Saved entries:
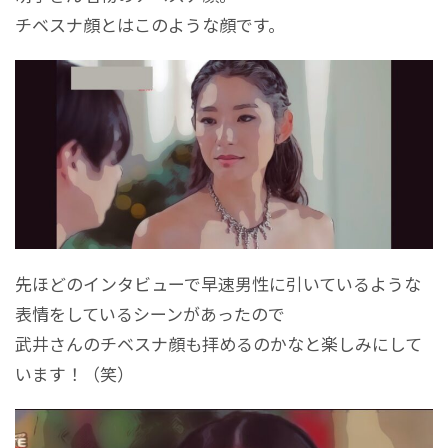
チベスナ顔とはこのような顔です。
先ほどのインタビューで早速男性に引いているような
表情をしているシーンがあったので
武井さんのチベスナ顔も拝めるのかなと楽しみにして
います！（笑）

Work instruction ::
Return the records above exactly, without the pictures.

Exercise solution ::
チベスナ顔とはこのような顔です。
先ほどのインタビューで早速男性に引いているような
表情をしているシーンがあったので
武井さんのチベスナ顔も拝めるのかなと楽しみにして
います！（笑）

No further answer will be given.